Government invests in prison leavers

Work with offenders on £70m package of support

Last week Prisons and Probation Minister Lucy Frazer announced £70 million package of investments in accommodation and wider support for prison leavers.

The pandemic has highlighted what people in the justice field have known for many years – that a large and increasing number of people leaving prison have nowhere to go. However, coronavirus has meant that the government has had to respond, knowing that anyone leaving prison with the virus with nowhere to stay is likely to contribute to the rapid spread of COVID-19. During the current phase of the pandemic with the new variants spreading so rapidly, there isn’t a probation office in the country which doesn’t know of someone who has tested positive being released without a home to go to.

The government says that it has invested £20 million supporting prison leavers at risk of homelessness into temporary “basic” accommodation for up to 12 weeks. However, the package of support will only be available in five of the 12 National Probation Service regions initially with the aim of supporting up to 3000 offenders in its first year.

The government has also reiterated its previous announcement of investing an extra £23 million in plans to build 200 new spaces at probation hostels (known as Approved Premises). Securing planning permission for new probation hostels is, unsurprisingly, a very lengthy process. The Ministry of Justice is sidestepping this problem; instead of building new hostels, it has plans to extend dozens of existing ones, creating new bed spaces. In addition to building extra beds, this money will be used to fund new training for staff, provide increased security and tackle the backlog of repairs.

The new investment is part of a package of measures including £6 million in improving resettlement work. Dedicated staff will be appointed in eleven prisons to act as brokers for prisoners so that they can get quicker access to accommodation, healthcare and employment support services as they are released. This links with the new NHS England RECONNECT programme which is providing a navigator service to people being released from prison to help them reconnect with a range of physical and mental health services.

Also part of the package is the new Prison Leavers Project designed to improve the social inclusion of people leaving prison.
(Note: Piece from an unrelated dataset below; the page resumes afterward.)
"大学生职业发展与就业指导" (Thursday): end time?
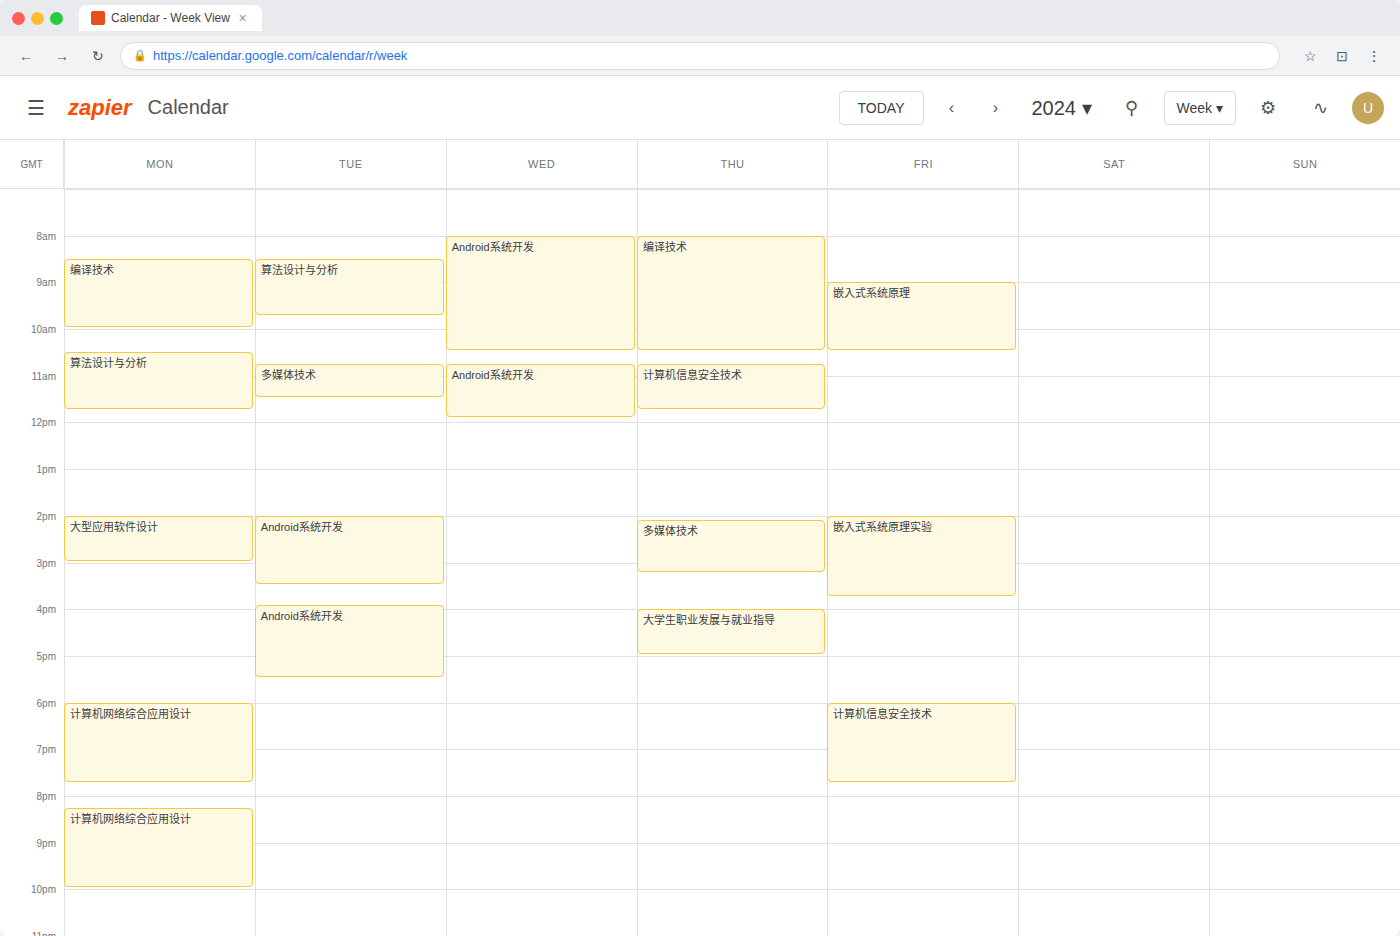
5:00 PMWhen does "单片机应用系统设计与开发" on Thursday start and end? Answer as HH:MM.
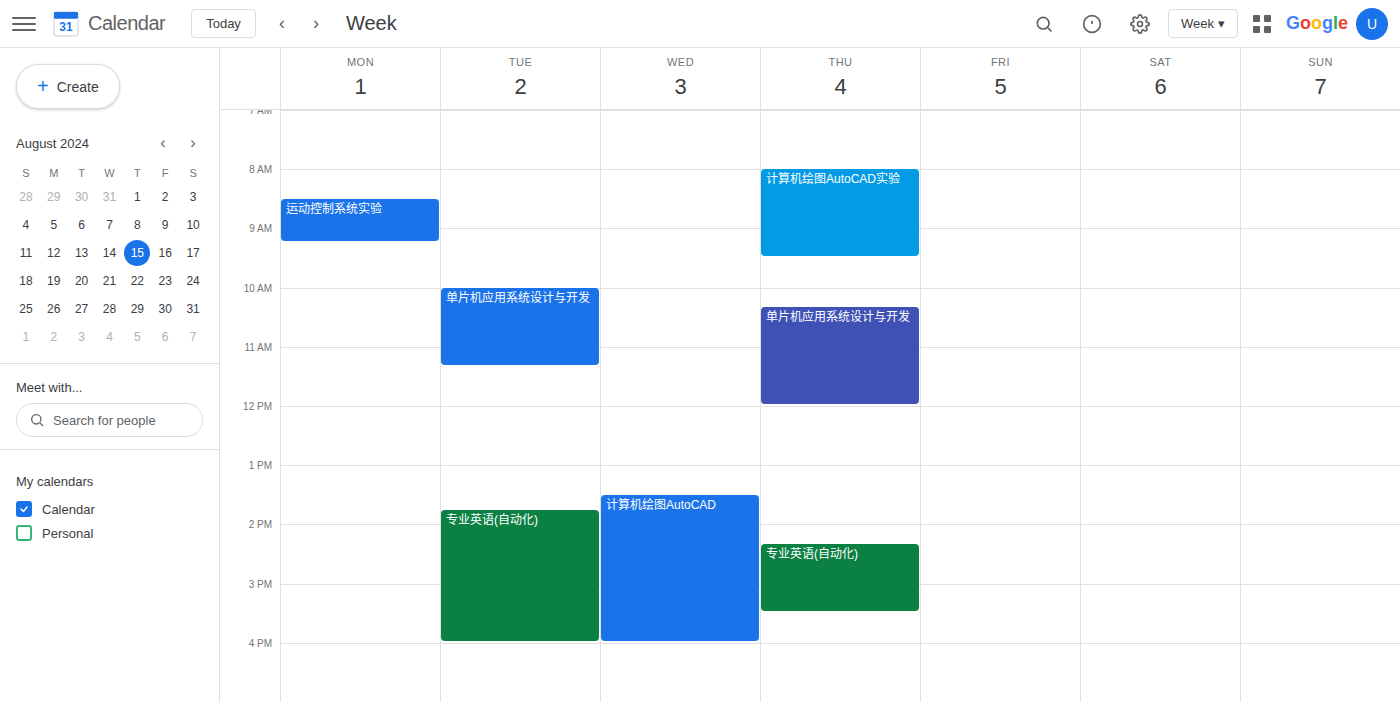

It recently received £20million funding from the HMT Shared Outcomes Fund, which supports innovative approaches to complex challenges which ‘cut across’ multiple departments.

As readers know, when people leave prison they face a wide range of challenges, such as securing employment and financial security; improving and maintaining their physical and mental health; obtaining safe and stable accommodation; and building positive relationships with family, friends and the wider community. These issues are complex, and many individuals will have multiple, connected needs. A huge number of departments, agencies, local authorities, charities and others play important roles in delivering services to prison leavers, but often these services are not as joined-up as the challenges they seek to address.

The Government recognises that if we cannot address prison leavers’ overall needs – recognising that they may also be job seekers, patients in treatment, or sleeping rough – we risk a cycle of missed opportunities, social exclusion and reoffending.

The Prison Leavers Project recognises that to solve such intractable and interconnected challenges, we need to work in new ways. It adopts a systems-led approach, bringing together more than 30 organisations including government departments, local authorities, police and charities, to establish joint ownership of the problems and solutions for people leaving prison.

By building a better understanding of the entire system, the project aims to identify key points of leverage where interventions might have a wider ripple effect, and adopt new approaches which address the barriers which people face on release, increasing their ability to participate and feel included in their communities.

The project is designed not only to improve the experience and outcomes for released prisoners but to tackle Government priorities such as reducing reoffending, ending rough sleeping, supporting people to enter work and enhancing social mobility.